> THE PROBLEM
Retype every line of this listing without changes, leaving out the pictures.

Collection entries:

◇ ◇ ◇ ◇ ◇ ◇ ◇

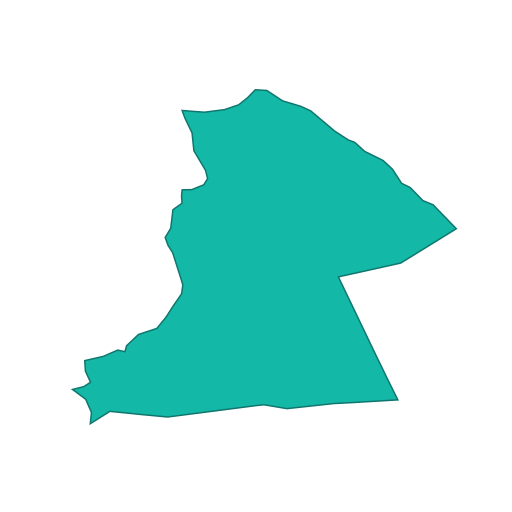 the district of Luís Gomes, Rio Grande do Norte, Brazil, rotated 81°
{"feature_id": "56859067B37861563649073", "entity_name": "Luís Gomes", "entity_type": "district", "adm_level": 2, "iso_a3": "BRA", "parent_name": "Brazil", "parent_adm1": "Rio Grande do Norte", "projection": "natural_earth1", "projection_center": [-38.413, -6.378], "detail": "fine", "context": "isolated", "style": "filled", "palette": "teal", "viewbox_px": 512, "rotation_deg": 81, "n_neighbors": 0, "source": "geoboundaries", "source_scale": "gbopen_adm2", "svg_char_len": 1015}
<svg xmlns="http://www.w3.org/2000/svg" viewBox="0 0 512 512"><g transform="rotate(81 256 256)"><path d="M159.3,140.6L155.8,146.7L145.0,158.7L121.2,179.3L115.2,188.3L106.9,205.5L94.2,219.4L91.7,230.7L98.5,239.8L104.0,249.6L106.5,264.2L105.9,284.4L103.9,293.0L100.7,306.2L108.4,304.7L124.5,299.9L142.3,300.9L163.6,292.4L172.0,291.7L177.5,296.5L180.4,309.0L179.1,318.6L185.3,320.2L192.3,320.8L197.3,330.8L215.3,335.9L223.5,342.8L231.8,341.2L239.7,337.8L266.5,333.7L273.0,332.8L281.7,335.4L292.5,345.7L302.5,354.6L312.0,365.3L315.1,384.3L324.4,397.9L330.0,400.4L327.3,407.3L331.3,422.7L332.5,441.5L343.0,442.5L354.8,439.2L358.1,446.6L359.1,458.1L370.9,446.6L384.8,443.0L395.7,445.9L386.6,424.6L394.7,393.8L401.2,368.5L403.8,278.5L404.2,271.4L411.6,249.3L413.9,202.3L415.8,184.3L420.3,138.4L395.1,146.3L387.3,148.6L375.3,152.3L289.5,177.9L285.6,114.1L260.4,53.9L233.1,73.1L227.4,82.5L212.5,93.0L207.0,100.8L191.7,107.6L181.6,115.5L169.6,132.4L159.3,140.6Z" fill="#14b8a6" stroke="#0f766e" stroke-width="1.5"/></g></svg>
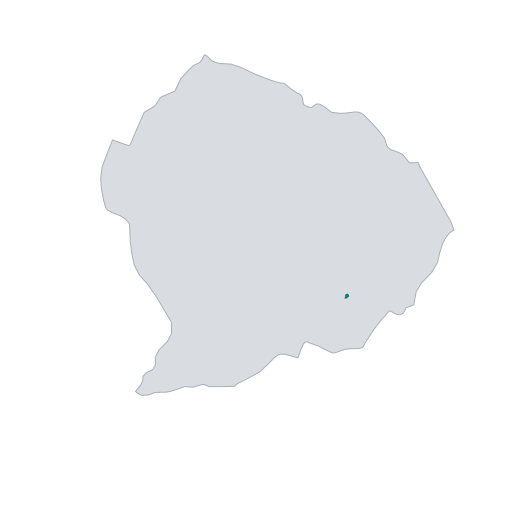 Gwanda Urban, Matabeleland South, Zimbabwe shown in context, rotated 291°
{"feature_id": "62879985B63510140227201", "entity_name": "Gwanda Urban", "entity_type": "district", "adm_level": 2, "iso_a3": "ZWE", "parent_name": "Zimbabwe", "parent_adm1": "Matabeleland South", "projection": "natural_earth1", "projection_center": [28.998, -20.935], "detail": "fine", "context": "in_parent", "style": "filled", "palette": "teal", "viewbox_px": 512, "rotation_deg": 291, "n_neighbors": 0, "source": "geoboundaries", "source_scale": "gbopen_adm2", "svg_char_len": 2631}
<svg xmlns="http://www.w3.org/2000/svg" viewBox="0 0 512 512"><g transform="rotate(291 256 256)"><path d="M351.1,431.6L347.2,428.6L341.8,426.7L334.9,425.8L326.0,426.2L315.0,427.8L303.2,425.8L290.6,420.3L280.2,418.3L267.7,420.7L267.1,420.8L265.0,418.9L261.6,414.8L255.9,414.1L254.3,413.2L253.1,411.7L252.2,409.7L251.9,407.6L252.8,400.9L252.3,400.1L250.8,399.3L247.7,398.5L240.2,395.5L230.7,392.6L215.4,389.3L209.5,388.5L208.1,387.5L206.3,385.0L203.4,377.4L200.6,372.3L194.0,364.5L192.9,362.0L193.3,355.8L193.7,350.8L194.4,346.5L194.1,342.5L194.0,337.6L194.2,334.3L193.3,332.8L190.9,331.8L184.1,331.4L175.8,331.6L175.5,326.5L174.7,318.7L173.2,314.3L171.3,311.9L167.5,309.5L159.8,306.2L149.3,301.1L140.3,293.6L130.0,284.3L126.8,282.7L123.0,273.9L117.2,259.0L117.5,254.0L116.6,251.5L111.0,244.2L109.7,240.3L108.7,236.5L99.7,225.7L96.7,221.0L94.3,215.0L92.0,210.1L90.1,208.2L87.5,204.9L85.7,201.1L84.9,198.4L85.5,194.6L86.4,192.0L94.9,194.7L99.5,194.9L103.2,193.6L107.7,195.4L113.0,200.3L118.9,201.2L125.2,198.2L133.7,199.1L144.5,203.9L153.4,204.9L164.0,200.6L173.5,188.6L182.4,177.4L191.1,164.4L196.4,154.0L204.1,145.4L214.3,138.9L224.7,133.3L240.6,126.5L243.8,120.9L244.9,114.8L244.9,106.3L245.7,100.8L247.4,98.3L250.0,96.3L253.4,93.8L263.9,87.3L272.7,83.2L283.5,80.5L295.2,80.4L306.5,80.4L312.9,80.4L313.0,88.6L313.5,97.8L314.7,98.7L323.2,98.9L336.9,99.5L350.0,100.1L358.4,106.8L361.2,108.2L369.9,110.0L381.0,121.2L394.4,122.2L403.6,125.7L411.7,129.5L416.4,134.1L419.4,135.1L423.5,135.5L425.5,135.9L425.0,139.2L422.2,144.8L422.6,152.8L426.2,163.9L426.7,173.5L425.4,190.6L425.4,207.1L425.8,213.0L426.3,216.9L427.1,219.0L427.0,221.4L424.7,228.3L422.9,235.6L422.8,238.6L422.1,240.6L420.7,242.4L414.9,245.8L413.9,247.9L413.9,251.6L414.6,254.8L416.8,256.0L419.4,257.8L420.4,260.1L420.4,262.6L419.6,267.3L417.2,274.9L419.4,283.7L422.0,289.4L425.6,296.1L427.1,300.1L427.0,303.1L426.4,305.9L420.9,318.0L417.0,325.5L412.2,333.5L405.9,338.6L404.3,341.0L403.6,343.8L403.8,349.8L403.5,356.1L398.0,365.8L401.3,374.1L400.6,374.9L398.7,376.1L391.0,385.5L383.1,395.0L377.4,401.9L370.9,409.8L363.6,418.7L357.3,426.2L351.1,431.6Z" fill="#d9dde1" stroke="#a8b0b8" stroke-width="1"/><path d="M251.0,354.2L251.0,354.3L250.9,354.3L250.7,354.7L250.7,354.8L250.8,354.8L250.8,355.0L250.7,355.0L250.4,354.9L249.0,354.5L249.0,354.9L250.1,355.5L250.4,355.6L250.7,355.7L250.7,355.8L250.8,355.9L250.8,356.0L251.0,356.0L251.3,356.5L252.0,356.3L252.5,356.0L252.6,355.9L252.7,355.3L252.7,355.1L252.8,354.8L252.6,354.7L252.4,354.6L252.0,354.5L251.4,354.3L251.5,354.1L251.3,354.1L251.2,354.1L251.0,354.2Z" fill="#14b8a6" stroke="#0f766e" stroke-width="1.5"/></g></svg>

◇ ◇ ◇ ◇ ◇ ◇ ◇

> SOLUTION FOR THIS EXERCISE
 the district of Luís Gomes, Rio Grande do Norte, Brazil, rotated 81°
{"feature_id": "56859067B37861563649073", "entity_name": "Luís Gomes", "entity_type": "district", "adm_level": 2, "iso_a3": "BRA", "parent_name": "Brazil", "parent_adm1": "Rio Grande do Norte", "projection": "natural_earth1", "projection_center": [-38.413, -6.378], "detail": "fine", "context": "isolated", "style": "filled", "palette": "teal", "viewbox_px": 512, "rotation_deg": 81, "n_neighbors": 0, "source": "geoboundaries", "source_scale": "gbopen_adm2", "svg_char_len": 1015}
<svg xmlns="http://www.w3.org/2000/svg" viewBox="0 0 512 512"><g transform="rotate(81 256 256)"><path d="M159.3,140.6L155.8,146.7L145.0,158.7L121.2,179.3L115.2,188.3L106.9,205.5L94.2,219.4L91.7,230.7L98.5,239.8L104.0,249.6L106.5,264.2L105.9,284.4L103.9,293.0L100.7,306.2L108.4,304.7L124.5,299.9L142.3,300.9L163.6,292.4L172.0,291.7L177.5,296.5L180.4,309.0L179.1,318.6L185.3,320.2L192.3,320.8L197.3,330.8L215.3,335.9L223.5,342.8L231.8,341.2L239.7,337.8L266.5,333.7L273.0,332.8L281.7,335.4L292.5,345.7L302.5,354.6L312.0,365.3L315.1,384.3L324.4,397.9L330.0,400.4L327.3,407.3L331.3,422.7L332.5,441.5L343.0,442.5L354.8,439.2L358.1,446.6L359.1,458.1L370.9,446.6L384.8,443.0L395.7,445.9L386.6,424.6L394.7,393.8L401.2,368.5L403.8,278.5L404.2,271.4L411.6,249.3L413.9,202.3L415.8,184.3L420.3,138.4L395.1,146.3L387.3,148.6L375.3,152.3L289.5,177.9L285.6,114.1L260.4,53.9L233.1,73.1L227.4,82.5L212.5,93.0L207.0,100.8L191.7,107.6L181.6,115.5L169.6,132.4L159.3,140.6Z" fill="#14b8a6" stroke="#0f766e" stroke-width="1.5"/></g></svg>
 Gwanda Urban, Matabeleland South, Zimbabwe shown in context, rotated 291°
{"feature_id": "62879985B63510140227201", "entity_name": "Gwanda Urban", "entity_type": "district", "adm_level": 2, "iso_a3": "ZWE", "parent_name": "Zimbabwe", "parent_adm1": "Matabeleland South", "projection": "natural_earth1", "projection_center": [28.998, -20.935], "detail": "fine", "context": "in_parent", "style": "filled", "palette": "teal", "viewbox_px": 512, "rotation_deg": 291, "n_neighbors": 0, "source": "geoboundaries", "source_scale": "gbopen_adm2", "svg_char_len": 2631}
<svg xmlns="http://www.w3.org/2000/svg" viewBox="0 0 512 512"><g transform="rotate(291 256 256)"><path d="M351.1,431.6L347.2,428.6L341.8,426.7L334.9,425.8L326.0,426.2L315.0,427.8L303.2,425.8L290.6,420.3L280.2,418.3L267.7,420.7L267.1,420.8L265.0,418.9L261.6,414.8L255.9,414.1L254.3,413.2L253.1,411.7L252.2,409.7L251.9,407.6L252.8,400.9L252.3,400.1L250.8,399.3L247.7,398.5L240.2,395.5L230.7,392.6L215.4,389.3L209.5,388.5L208.1,387.5L206.3,385.0L203.4,377.4L200.6,372.3L194.0,364.5L192.9,362.0L193.3,355.8L193.7,350.8L194.4,346.5L194.1,342.5L194.0,337.6L194.2,334.3L193.3,332.8L190.9,331.8L184.1,331.4L175.8,331.6L175.5,326.5L174.7,318.7L173.2,314.3L171.3,311.9L167.5,309.5L159.8,306.2L149.3,301.1L140.3,293.6L130.0,284.3L126.8,282.7L123.0,273.9L117.2,259.0L117.5,254.0L116.6,251.5L111.0,244.2L109.7,240.3L108.7,236.5L99.7,225.7L96.7,221.0L94.3,215.0L92.0,210.1L90.1,208.2L87.5,204.9L85.7,201.1L84.9,198.4L85.5,194.6L86.4,192.0L94.9,194.7L99.5,194.9L103.2,193.6L107.7,195.4L113.0,200.3L118.9,201.2L125.2,198.2L133.7,199.1L144.5,203.9L153.4,204.9L164.0,200.6L173.5,188.6L182.4,177.4L191.1,164.4L196.4,154.0L204.1,145.4L214.3,138.9L224.7,133.3L240.6,126.5L243.8,120.9L244.9,114.8L244.9,106.3L245.7,100.8L247.4,98.3L250.0,96.3L253.4,93.8L263.9,87.3L272.7,83.2L283.5,80.5L295.2,80.4L306.5,80.4L312.9,80.4L313.0,88.6L313.5,97.8L314.7,98.7L323.2,98.9L336.9,99.5L350.0,100.1L358.4,106.8L361.2,108.2L369.9,110.0L381.0,121.2L394.4,122.2L403.6,125.7L411.7,129.5L416.4,134.1L419.4,135.1L423.5,135.5L425.5,135.9L425.0,139.2L422.2,144.8L422.6,152.8L426.2,163.9L426.7,173.5L425.4,190.6L425.4,207.1L425.8,213.0L426.3,216.9L427.1,219.0L427.0,221.4L424.7,228.3L422.9,235.6L422.8,238.6L422.1,240.6L420.7,242.4L414.9,245.8L413.9,247.9L413.9,251.6L414.6,254.8L416.8,256.0L419.4,257.8L420.4,260.1L420.4,262.6L419.6,267.3L417.2,274.9L419.4,283.7L422.0,289.4L425.6,296.1L427.1,300.1L427.0,303.1L426.4,305.9L420.9,318.0L417.0,325.5L412.2,333.5L405.9,338.6L404.3,341.0L403.6,343.8L403.8,349.8L403.5,356.1L398.0,365.8L401.3,374.1L400.6,374.9L398.7,376.1L391.0,385.5L383.1,395.0L377.4,401.9L370.9,409.8L363.6,418.7L357.3,426.2L351.1,431.6Z" fill="#d9dde1" stroke="#a8b0b8" stroke-width="1"/><path d="M251.0,354.2L251.0,354.3L250.9,354.3L250.7,354.7L250.7,354.8L250.8,354.8L250.8,355.0L250.7,355.0L250.4,354.9L249.0,354.5L249.0,354.9L250.1,355.5L250.4,355.6L250.7,355.7L250.7,355.8L250.8,355.9L250.8,356.0L251.0,356.0L251.3,356.5L252.0,356.3L252.5,356.0L252.6,355.9L252.7,355.3L252.7,355.1L252.8,354.8L252.6,354.7L252.4,354.6L252.0,354.5L251.4,354.3L251.5,354.1L251.3,354.1L251.2,354.1L251.0,354.2Z" fill="#14b8a6" stroke="#0f766e" stroke-width="1.5"/></g></svg>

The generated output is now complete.